With Jim’s Bait and Tackle

JIM’S Bait and Tackle has a new home at Back Beach Road, San Remo, next to the library.

As we mentioned before Christmas, our current landlord had given us notice that they were going to be redeveloping the site we are on.

The shop is twice the size of our current shop, which means all the products we have in the storeroom that we can’t display, as well as plenty more new products, will now be able to be kept in the shop.

All our contact details will remain the same and we hope to make the changeover as painless and as short as possible for our customers.

We will be in the current shop until 4pm on Sunday, February 13, when we will close for a short period during the week and re-open at the new shop from February 16, then fully open on Saturday, February 19.

The talk of the last couple of weeks has been tuna and kingfish; the problem has been the weather though, with less than favourable conditions to chase.

The best part about the tuna schools that show up out here is the biggest difference between those catching them and those not has very little to do with experience, boat size or the value of your gear.

Tuna is a little different this year, with the first reports showing up towards Welshpool, then we had some from Port Phillip heads area and after that was around Cody Banks.

Locally, they are concentrated in that triangle from Cody Banks to Coal Point to Punchbowl and every depth in between.

They seem very flighty still and those out on sunup have the best chance of landing a few.

Those fishing for them are telling us there is plenty out there, but you hook one – maybe two – and then the whole school heads for the bottom and won’t come back up, so it’s off to find another school. The fish are a little smaller at this stage, mostly school fish around 10kg and we have only had two around the 30kg mark reported.

Small skirts, 4” or 6” and small hardbodies X-Rap 20 with a couple on 6” poppers and stick baits.

If you have a variety in your tackle box and what you have out isn’t working, try something else and if you still don’t catch any, then maybe it’s just not your turn.

Tuna weren’t the only fish chased during the week, and there were some very good other catches reported.

Flathead offshore have been very good so far, but I must add, once you find them.

Calamari reports have been regular from all the land-based and boating spots and so have the times of day people are catching them, before or after the traffic and the crowd.

It’s typical for this time of the year; once the majority of the boats hit the water or the swimmers start jetty jumping, fishing shuts down in the popular spots.

So to be successful, out of bed early or fish into the evening or look/try somewhere that is out of the way and not so popular.

Whiting have followed this trend and apart from those fishing the bookends of the day, it has been those heading to somewhere different, a quiet corner somewhere or into the deep that have caught a decent feed of fish.

We have had plenty of reports from the usual spots but from those who know when to fish there.

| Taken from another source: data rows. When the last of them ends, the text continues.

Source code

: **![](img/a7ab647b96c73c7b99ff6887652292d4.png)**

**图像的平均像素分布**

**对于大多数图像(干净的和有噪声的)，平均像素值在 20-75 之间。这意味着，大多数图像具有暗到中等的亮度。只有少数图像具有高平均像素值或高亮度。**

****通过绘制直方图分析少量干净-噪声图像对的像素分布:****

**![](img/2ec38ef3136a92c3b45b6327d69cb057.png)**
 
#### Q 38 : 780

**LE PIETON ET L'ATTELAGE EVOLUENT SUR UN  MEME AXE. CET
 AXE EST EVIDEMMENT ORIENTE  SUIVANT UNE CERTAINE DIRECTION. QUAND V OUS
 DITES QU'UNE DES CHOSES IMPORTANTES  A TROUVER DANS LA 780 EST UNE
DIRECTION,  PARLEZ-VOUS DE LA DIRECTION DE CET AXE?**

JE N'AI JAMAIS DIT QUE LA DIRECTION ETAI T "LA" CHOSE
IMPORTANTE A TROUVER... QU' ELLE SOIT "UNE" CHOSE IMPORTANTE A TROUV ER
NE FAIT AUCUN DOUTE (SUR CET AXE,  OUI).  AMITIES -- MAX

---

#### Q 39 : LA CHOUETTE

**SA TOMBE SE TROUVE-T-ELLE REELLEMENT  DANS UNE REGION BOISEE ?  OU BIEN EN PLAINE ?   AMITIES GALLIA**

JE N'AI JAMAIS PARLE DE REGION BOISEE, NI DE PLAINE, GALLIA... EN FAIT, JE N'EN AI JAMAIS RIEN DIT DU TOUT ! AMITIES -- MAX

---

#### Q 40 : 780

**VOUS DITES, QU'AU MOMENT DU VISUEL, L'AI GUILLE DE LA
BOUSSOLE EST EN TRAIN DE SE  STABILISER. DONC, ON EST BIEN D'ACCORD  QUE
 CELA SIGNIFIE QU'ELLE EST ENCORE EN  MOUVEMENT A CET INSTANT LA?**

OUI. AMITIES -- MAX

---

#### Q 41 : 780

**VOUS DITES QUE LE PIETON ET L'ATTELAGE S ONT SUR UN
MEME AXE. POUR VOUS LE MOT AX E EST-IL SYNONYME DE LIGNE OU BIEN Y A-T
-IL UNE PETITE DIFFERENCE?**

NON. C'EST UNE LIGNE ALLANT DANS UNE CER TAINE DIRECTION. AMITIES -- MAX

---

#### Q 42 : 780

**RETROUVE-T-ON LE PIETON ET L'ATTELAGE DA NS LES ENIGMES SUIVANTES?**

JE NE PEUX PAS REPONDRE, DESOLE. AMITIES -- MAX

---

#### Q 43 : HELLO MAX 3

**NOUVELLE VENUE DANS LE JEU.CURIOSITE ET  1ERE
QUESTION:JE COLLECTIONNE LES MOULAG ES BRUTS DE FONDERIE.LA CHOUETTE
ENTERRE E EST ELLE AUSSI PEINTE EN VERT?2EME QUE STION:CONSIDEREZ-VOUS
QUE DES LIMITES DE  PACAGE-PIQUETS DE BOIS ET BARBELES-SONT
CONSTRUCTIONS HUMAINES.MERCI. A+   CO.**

Our best reports though have come from the deep where the bigger fish are hiding, typically those whiting around the 40cm mark.

One visitor we helped with a deep-water spot came in the next day telling us he doesn’t care if he never catches another whiting again.

Thinking he caught nothing, it wasn’t until he explained he was satisfied and would never expect to have a day like it again catching 12 whiting, with the biggest 44cm but the smallest was 41cm; I would be satisfied with a bag like that as well.

It has been a little stressful over the last month or so trying to work out our future, and we would like to thank all our customers that have been very supportive during this process and look forward to seeing you in the new shop for many years to come.